How to find the Critical Value $x^{*}$?
The critical value is a factor used to compute the margin of error. We describe how to find such critical value, when the sampling distribution of the sample statistic is Normal or quasi-Normal.

Remember that the Central Limit Theorem states that the sampling distribution of any sample statistic will be Normal or nearly Normal, if any of the following conditions apply:

• The population distribution is Normal;
• The sampling distribution is symmetric, unimodal, without outliers, and the sample size is 15 or less;
• The sampling distribution is moderately skewed, unimodal, without outliers, and the sample size is between 16 and 40;
• The sample size is greater than 40, without outliers.

When one of these conditions is satisfied, the critical value can be expressed as a z-score or as a t-score. To find the critical value, follow these steps.
– Compute $\alpha = 1-\gamma$;
– Find the critical probability value $p^{*} = 1 - \alpha/2$;
Then, to express the critical value as a z-score, find the value $x^{*} = z$ having a cumulative probability equal to the critical probability $p^{*}$. Let us assume the sample statistic is represented by a random variable $X$ and the density function of the sampling distribution of such sample statistic being $f_X$, which, by the CLT, would approach the density of a Normal distribution. Then, given $F_X(x) = P(X\leq x)$ the corresponding cumulative distribution function, the critical value can be computed as follows using the inverse cumulative function (or quantile function) $F^{-1}$:
$x^{*} = z = F^{-1}(p^{*})$, where $F(z) = P(X \leq z) = \int_{-\infty}^z f_X(x)~dx = p^{*}$

If we want to express the critical value as a t-score, instead, the following steps are needed:
– Find the degrees of freedom (DF). When estimating a population mean or a proportion from a single sample, DF is equal to the sample size minus one. For other applications, the degrees of freedom may be calculated differently.
The critical t-score $x^{*} = t$ is the score having degrees of freedom equal to DF and a cumulative probability equal to the critical probability $p^{*}$ as above.

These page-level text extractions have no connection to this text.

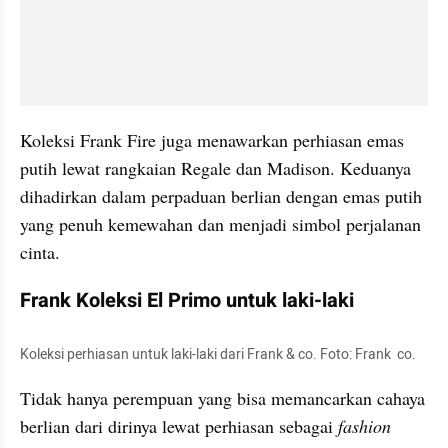
Koleksi Frank Fire juga menawarkan perhiasan emas 
putih lewat rangkaian Regale dan Madison. Keduanya 
dihadirkan dalam perpaduan berlian dengan emas putih 
yang penuh kemewahan dan menjadi simbol perjalanan 
cinta.
Frank Koleksi El Primo untuk laki-laki
Koleksi perhiasan untuk laki-laki dari Frank & co. Foto: Frank  co.
Tidak hanya perempuan yang bisa memancarkan cahaya 
berlian dari dirinya lewat perhiasan sebagai 
fashion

Should one express the critical value as a z-score or as a t-score? There are several ways to answer this question. As a practical matter, when the sample size is large (greater than 40), it doesn’t make much difference. Both approaches yield similar results. Strictly speaking, when the standard deviation of the population $\sigma$ is unknown or when the sample size is small, the t-score is preferred. Nevertheless, often the z-score is used exclusively.

4) Specify the confidence interval $C$. The uncertainty is denoted by the confidence level $\gamma$ and the range of the confidence interval is defined by the following equation:
$C = [\hat{\theta} - \epsilon, \hat{\theta} + \epsilon]$

Finally, the intuition behind confidence interval is very much related to the idea of hypothesis testing, which we explore in another article.